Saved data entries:
****************
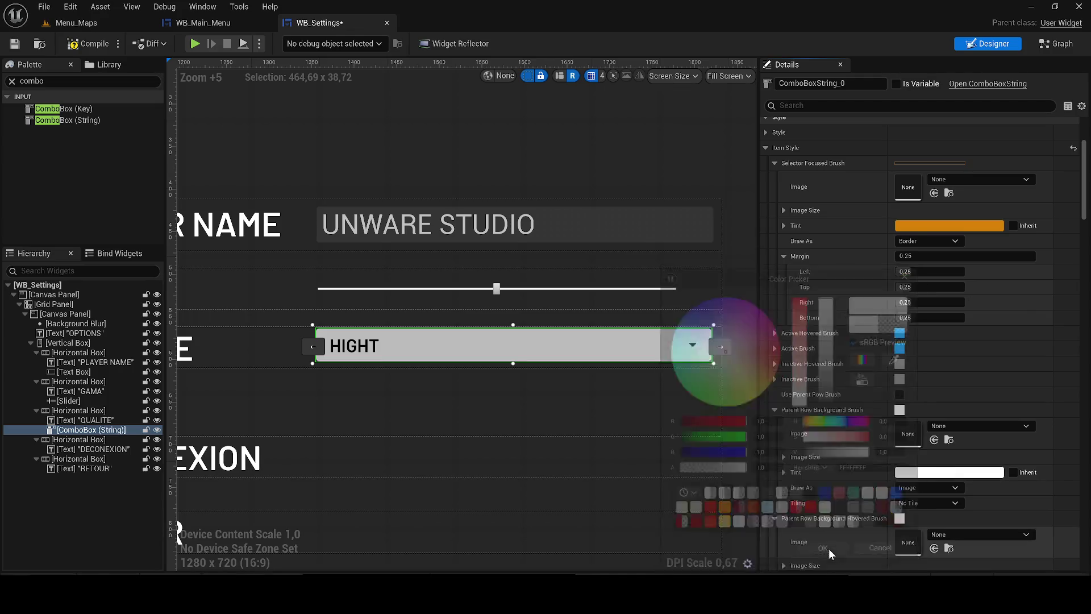
Collapse the row brush, drop indicator and slot image groups to reach Scroll Bar Style
{"action": "scroll", "coordinate": [1046, 284], "scroll_direction": "up", "scroll_amount": 3}
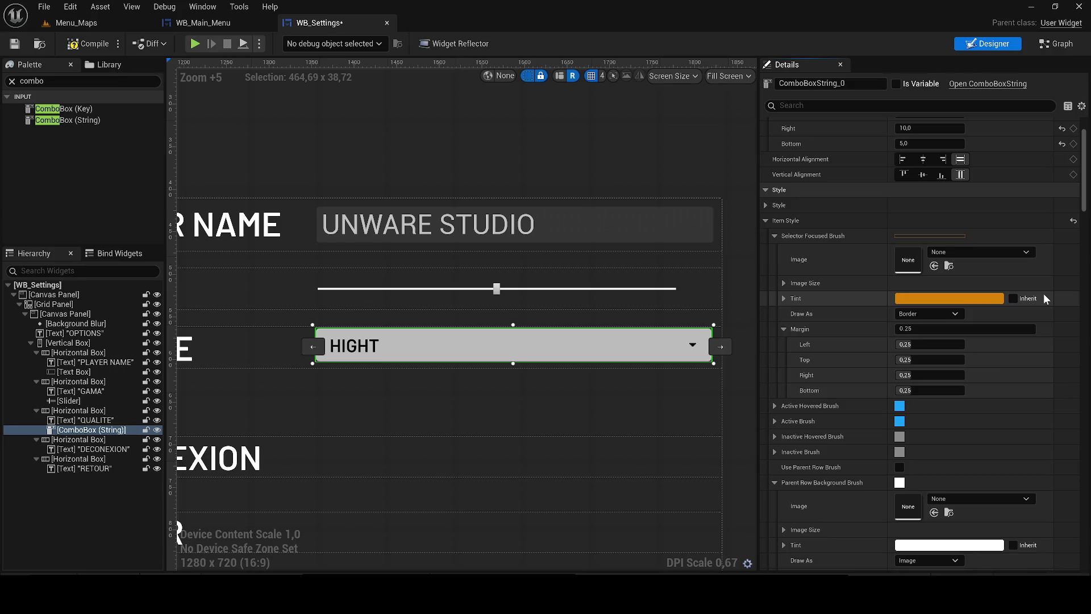
{"action": "left_click", "coordinate": [776, 483]}
{"action": "scroll", "coordinate": [776, 472], "scroll_direction": "down", "scroll_amount": 3}
{"action": "left_click", "coordinate": [787, 428]}
{"action": "left_click", "coordinate": [774, 425]}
****************
:: Task to complete ::
A word-for-word repetition of the data above, without pictures, is the expected answer.

:: Finished task ::
Collapse the row brush, drop indicator and slot image groups to reach Scroll Bar Style
{"action": "scroll", "coordinate": [1046, 284], "scroll_direction": "up", "scroll_amount": 3}
{"action": "left_click", "coordinate": [776, 483]}
{"action": "scroll", "coordinate": [776, 472], "scroll_direction": "down", "scroll_amount": 3}
{"action": "left_click", "coordinate": [787, 428]}
{"action": "left_click", "coordinate": [774, 425]}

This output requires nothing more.